# EXERCISE INSTRUCTIONS
The expected output is exactly the lines below, starting at the line with "5. Don't forget" and ending at the line with "(PECL ds \>u003d 1.0.0)", both included; no other line belongs in it.

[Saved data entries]
____________
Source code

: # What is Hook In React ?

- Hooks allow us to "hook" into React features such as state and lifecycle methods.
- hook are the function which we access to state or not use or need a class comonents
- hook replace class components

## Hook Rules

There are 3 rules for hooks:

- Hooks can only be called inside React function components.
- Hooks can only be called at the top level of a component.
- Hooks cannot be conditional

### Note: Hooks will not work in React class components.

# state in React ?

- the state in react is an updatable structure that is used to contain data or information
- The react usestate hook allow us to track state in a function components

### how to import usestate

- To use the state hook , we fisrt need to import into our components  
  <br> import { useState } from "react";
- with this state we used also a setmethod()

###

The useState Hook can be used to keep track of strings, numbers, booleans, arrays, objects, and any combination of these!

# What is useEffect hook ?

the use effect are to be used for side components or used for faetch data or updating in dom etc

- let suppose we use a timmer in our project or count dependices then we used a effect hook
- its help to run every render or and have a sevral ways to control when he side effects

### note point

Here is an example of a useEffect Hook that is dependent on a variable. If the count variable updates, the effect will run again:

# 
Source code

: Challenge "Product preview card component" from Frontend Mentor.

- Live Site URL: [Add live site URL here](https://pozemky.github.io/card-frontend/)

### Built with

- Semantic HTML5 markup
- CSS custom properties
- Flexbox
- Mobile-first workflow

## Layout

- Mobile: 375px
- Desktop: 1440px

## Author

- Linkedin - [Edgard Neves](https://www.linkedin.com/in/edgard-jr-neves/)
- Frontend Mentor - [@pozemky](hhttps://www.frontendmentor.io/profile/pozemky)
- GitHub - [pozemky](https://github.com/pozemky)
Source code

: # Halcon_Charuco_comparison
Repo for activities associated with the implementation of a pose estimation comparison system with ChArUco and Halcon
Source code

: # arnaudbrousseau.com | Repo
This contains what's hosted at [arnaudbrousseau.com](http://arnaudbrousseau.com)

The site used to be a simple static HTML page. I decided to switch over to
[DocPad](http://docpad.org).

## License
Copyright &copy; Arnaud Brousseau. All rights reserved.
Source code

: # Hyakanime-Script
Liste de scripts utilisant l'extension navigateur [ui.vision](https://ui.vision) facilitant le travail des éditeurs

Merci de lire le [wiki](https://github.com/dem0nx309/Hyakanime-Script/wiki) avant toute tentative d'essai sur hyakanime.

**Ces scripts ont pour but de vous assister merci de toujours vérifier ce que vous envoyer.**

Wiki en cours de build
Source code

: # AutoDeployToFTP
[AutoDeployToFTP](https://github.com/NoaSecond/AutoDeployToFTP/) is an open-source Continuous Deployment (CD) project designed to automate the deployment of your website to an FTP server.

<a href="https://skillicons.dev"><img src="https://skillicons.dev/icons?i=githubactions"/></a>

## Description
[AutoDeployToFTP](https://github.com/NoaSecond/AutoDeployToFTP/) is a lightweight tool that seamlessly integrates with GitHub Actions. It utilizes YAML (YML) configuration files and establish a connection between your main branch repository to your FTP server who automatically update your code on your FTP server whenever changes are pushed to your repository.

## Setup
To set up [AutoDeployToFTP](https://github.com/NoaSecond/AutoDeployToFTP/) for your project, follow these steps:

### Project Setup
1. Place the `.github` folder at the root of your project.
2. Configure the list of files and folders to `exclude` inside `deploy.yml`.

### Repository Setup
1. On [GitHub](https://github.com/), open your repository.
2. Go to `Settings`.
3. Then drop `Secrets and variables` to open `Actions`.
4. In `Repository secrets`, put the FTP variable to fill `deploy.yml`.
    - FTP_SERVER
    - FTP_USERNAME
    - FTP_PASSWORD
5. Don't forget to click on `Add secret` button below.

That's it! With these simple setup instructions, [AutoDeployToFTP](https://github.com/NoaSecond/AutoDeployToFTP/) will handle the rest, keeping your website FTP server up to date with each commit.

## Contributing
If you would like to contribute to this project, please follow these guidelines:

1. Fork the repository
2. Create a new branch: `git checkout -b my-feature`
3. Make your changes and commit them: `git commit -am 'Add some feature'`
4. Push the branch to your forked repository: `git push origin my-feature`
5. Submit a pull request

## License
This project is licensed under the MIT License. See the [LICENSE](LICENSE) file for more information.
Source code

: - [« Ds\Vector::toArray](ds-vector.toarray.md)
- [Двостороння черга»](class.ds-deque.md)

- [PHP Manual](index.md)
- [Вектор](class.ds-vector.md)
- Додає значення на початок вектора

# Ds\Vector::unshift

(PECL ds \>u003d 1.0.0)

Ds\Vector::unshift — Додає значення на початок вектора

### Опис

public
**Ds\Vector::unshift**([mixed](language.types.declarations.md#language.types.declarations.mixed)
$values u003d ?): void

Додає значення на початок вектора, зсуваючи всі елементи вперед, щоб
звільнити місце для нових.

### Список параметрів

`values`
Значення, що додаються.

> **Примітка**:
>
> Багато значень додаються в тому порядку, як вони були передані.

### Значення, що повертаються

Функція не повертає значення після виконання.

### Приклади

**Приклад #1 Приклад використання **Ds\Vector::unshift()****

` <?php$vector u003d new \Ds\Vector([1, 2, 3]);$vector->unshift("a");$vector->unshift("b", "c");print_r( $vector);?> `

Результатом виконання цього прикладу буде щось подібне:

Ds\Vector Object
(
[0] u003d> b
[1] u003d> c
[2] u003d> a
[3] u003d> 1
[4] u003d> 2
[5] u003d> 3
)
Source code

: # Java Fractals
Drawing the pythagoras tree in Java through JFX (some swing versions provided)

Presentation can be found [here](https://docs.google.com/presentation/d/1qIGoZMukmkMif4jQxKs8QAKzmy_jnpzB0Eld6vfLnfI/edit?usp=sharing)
____________
# RESPONSE
5. Don't forget to click on `Add secret` button below.

That's it! With these simple setup instructions, [AutoDeployToFTP](https://github.com/NoaSecond/AutoDeployToFTP/) will handle the rest, keeping your website FTP server up to date with each commit.

## Contributing
If you would like to contribute to this project, please follow these guidelines:

1. Fork the repository
2. Create a new branch: `git checkout -b my-feature`
3. Make your changes and commit them: `git commit -am 'Add some feature'`
4. Push the branch to your forked repository: `git push origin my-feature`
5. Submit a pull request

## License
This project is licensed under the MIT License. See the [LICENSE](LICENSE) file for more information.
Source code

: - [« Ds\Vector::toArray](ds-vector.toarray.md)
- [Двостороння черга»](class.ds-deque.md)

- [PHP Manual](index.md)
- [Вектор](class.ds-vector.md)
- Додає значення на початок вектора

# Ds\Vector::unshift

(PECL ds \>u003d 1.0.0)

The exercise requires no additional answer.